Israeli Prime Minister Benjamin Netanyahu said Monday that Israel was considering the release of Palestinian tax revenues, which it has frozen for over a month.
Netanyahu is expected to announce the proposal during a Monday discussion in the Knesset's foreign affairs and defense committee, the Israeli daily Haaretz reported.
Netanyahu's aide said that the change in policy would be in the interest of preventing the collapse of the Palestinian Authority.
The decision to reconsider withholding the funds was also influenced by the fact that the PLO had not pursued moves in other international organizations, Netanyahu said.
Israel froze the transfer of funds owed to the West Bank government, amounting to around $100 million a month, after the UN cultural agency UNESCO voted to admit Palestine as a member on Oct. 31.

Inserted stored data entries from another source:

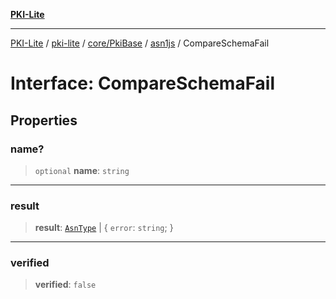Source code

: [**PKI-Lite**](../../../../../../README.md)

---

[PKI-Lite](../../../../../../README.md) / [pki-lite](../../../../../README.md) / [core/PkiBase](../../../README.md) / [asn1js](../README.md) / CompareSchemaFail

# Interface: CompareSchemaFail

## Properties

### name?

> `optional` **name**: `string`

---

### result

> **result**: [`AsnType`](../type-aliases/AsnType.md) \| \{ `error`: `string`; \}

---

### verified

> **verified**: `false`
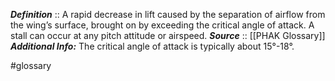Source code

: ***Definition***    :: A rapid decrease in lift caused by the separation of airflow from the wing’s surface, brought on by exceeding the critical angle of attack. A stall can occur at any pitch attitude or airspeed.
***Source***         :: [[PHAK Glossary]]
***Additional Info:*** The critical angle of attack is typically about 15°-18°.

#glossary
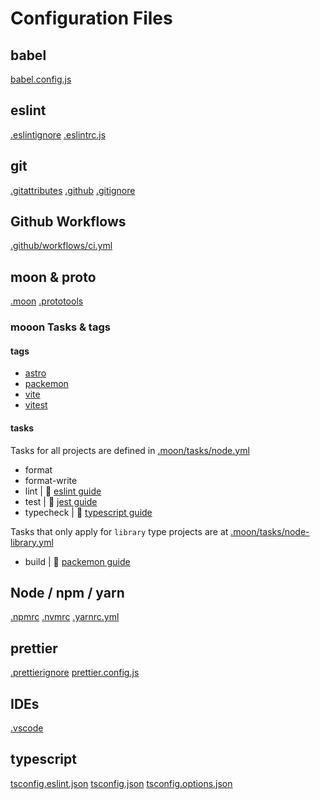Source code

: # Configuration Files

## babel

[babel.config.js](./babel.config.js)

## eslint

[.eslintignore](./.eslintignore)
[.eslintrc.js](./.eslintrc.js)

## git

[.gitattributes](./.gitattributes)
[.github](./.github)
[.gitignore](./.gitignore)

## Github Workflows

[.github/workflows/ci.yml](.github/workflows/ci.yml)

## moon & proto

[.moon](./.moon)
[.prototools](./.prototools)

### mooon Tasks & tags

#### tags

- [astro](.moon/tasks/tag-astro.yml)
- [packemon](.moon/tasks/tag-packemon.yml)
- [vite](.moon/tasks/tag-vite.yml)
- [vitest](.moon/tasks/tag-vitest.yml)

#### tasks

Tasks for all projects are defined in [.moon/tasks/node.yml](./.moon/tasks/node.yml)

- format
- format-write
- lint | 📖 [eslint guide](https://moonrepo.dev/docs/guides/examples/eslint)
- test | 📖 [jest guide](https://moonrepo.dev/docs/guides/examples/jest)  
- typecheck | 📖 [typescript guide](https://moonrepo.dev/docs/guides/examples/typescript)

Tasks that only apply for `library` type projects are at [.moon/tasks/node-library.yml](./.moon/tasks/node-library.yml)

- build | 📖 [packemon guide](https://moonrepo.dev/docs/guides/examples/packemon)

## Node / npm / yarn

[.npmrc](./.npmrc)
[.nvmrc](./.nvmrc)
[.yarnrc.yml](./.yarnrc.yml)

## prettier

[.prettierignore](./.prettierignore)
[prettier.config.js](./prettier.config.js)

## IDEs

[.vscode](./.vscode)

## typescript

[tsconfig.eslint.json](./tsconfig.eslint.json)
[tsconfig.json](./tsconfig.json)
[tsconfig.options.json](./tsconfig.options.json)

Prime Minister in the Ramallah-based government Salam Fayyad said Thursday that the PA was "fast approaching the point of being completely incapacitated" by the tax block.

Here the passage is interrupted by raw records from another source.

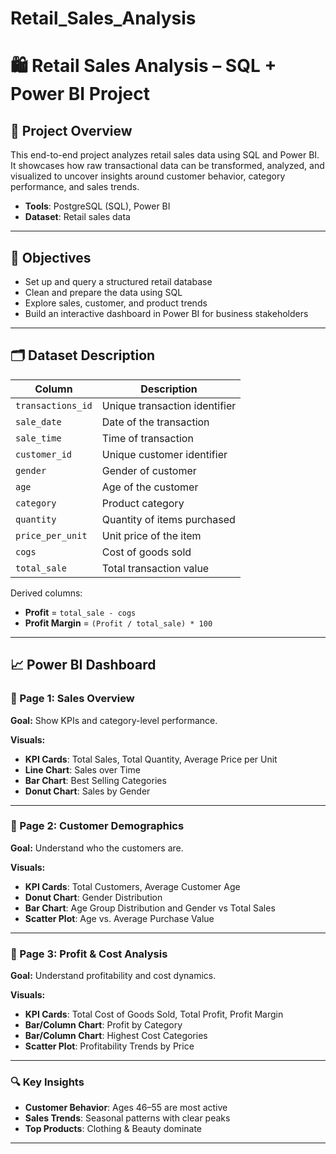 # Retail_Sales_Analysis

# 🛍️ Retail Sales Analysis – SQL + Power BI Project

## 📌 Project Overview
This end-to-end project analyzes retail sales data using SQL and Power BI. It showcases how raw transactional data can be transformed, analyzed, and visualized to uncover insights around customer behavior, category performance, and sales trends.
  
- **Tools**: PostgreSQL (SQL), Power BI  
- **Dataset**: Retail sales data  

---

## 🎯 Objectives

- Set up and query a structured retail database  
- Clean and prepare the data using SQL  
- Explore sales, customer, and product trends  
- Build an interactive dashboard in Power BI for business stakeholders  

---

## 🗂️ Dataset Description

| Column             | Description                                  |
|--------------------|----------------------------------------------|
| `transactions_id`  | Unique transaction identifier                |
| `sale_date`        | Date of the transaction                      |
| `sale_time`        | Time of transaction                          |
| `customer_id`      | Unique customer identifier                   |
| `gender`           | Gender of customer                           |
| `age`              | Age of the customer                          |
| `category`         | Product category                             |
| `quantity`         | Quantity of items purchased                  |
| `price_per_unit`   | Unit price of the item                       |
| `cogs`             | Cost of goods sold                           |
| `total_sale`       | Total transaction value                      |

Derived columns:
- **Profit** = `total_sale - cogs`  
- **Profit Margin** = `(Profit / total_sale) * 100`

---

## 📈 Power BI Dashboard

### 🔹 Page 1: Sales Overview  
**Goal:** Show KPIs and category-level performance.  

**Visuals:**  
- **KPI Cards**: Total Sales, Total Quantity, Average Price per Unit 
- **Line Chart**: Sales over Time  
- **Bar Chart**: Best Selling Categories
- **Donut Chart**: Sales by Gender

---

### 🔹 Page 2: Customer Demographics  
**Goal:** Understand who the customers are.  

**Visuals:**  
- **KPI Cards**: Total Customers, Average Customer Age
- **Donut Chart**: Gender Distribution  
- **Bar Chart**: Age Group Distribution and Gender vs Total Sales 
- **Scatter Plot**: Age vs. Average Purchase Value 

---

### 🔹 Page 3: Profit & Cost Analysis  
**Goal:** Understand profitability and cost dynamics.  

**Visuals:**  
- **KPI Cards**: Total Cost of Goods Sold, Total Profit, Profit Margin
- **Bar/Column Chart**: Profit by Category
- **Bar/Column Chart**: Highest Cost Categories 
- **Scatter Plot**: Profitability Trends by Price 

---

### 🔍 Key Insights  
- **Customer Behavior**: Ages 46–55 are most active  
- **Sales Trends**: Seasonal patterns with clear peaks  
- **Top Products**: Clothing & Beauty dominate  

---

The UK's top diplomat to the Palestinians Vincent Fean last week echoed Fayyad's call, saying that "these are funds that belong to the Palestinian Authority by right and Israel has an obligation to transfer" the money.
Norwegian Foreign Minister Jonas Gahr Stoere said last week that the Israeli policy to withhold funds "amounts to waterboarding an economy, because you almost kill it while allowing a small amount of air to come in."
When Israel froze revenues earlier this year after Hamas and Fatah signed a unity deal, the PA delayed salary payments to all its employees for the first time since 2007.
Israeli Deputy Foreign Minister Danny Ayalon said Saturday in a live television debate that if the PA collapses it "will not be the end of the world for Israel."
"The tax revenue which Israel transfers to the PA is meant to help them stand in the face of Hamas, and since Mahmoud Abbas allied with Khalid Mashaal, this money will not be delivered from now on," Ayalon said.
President Mahmoud Abbas and Hamas leader Khalid Mashaal met last Thursday in Cairo to discuss implementing a reconciliation agreement signed in May.
Under the terms of an economic agreement between Israel and the Palestinians signed in Paris in 1994, Israel transfers customs duties levied on goods destined for Palestinian markets each month, which amount to around half of the PA's domestic revenue base.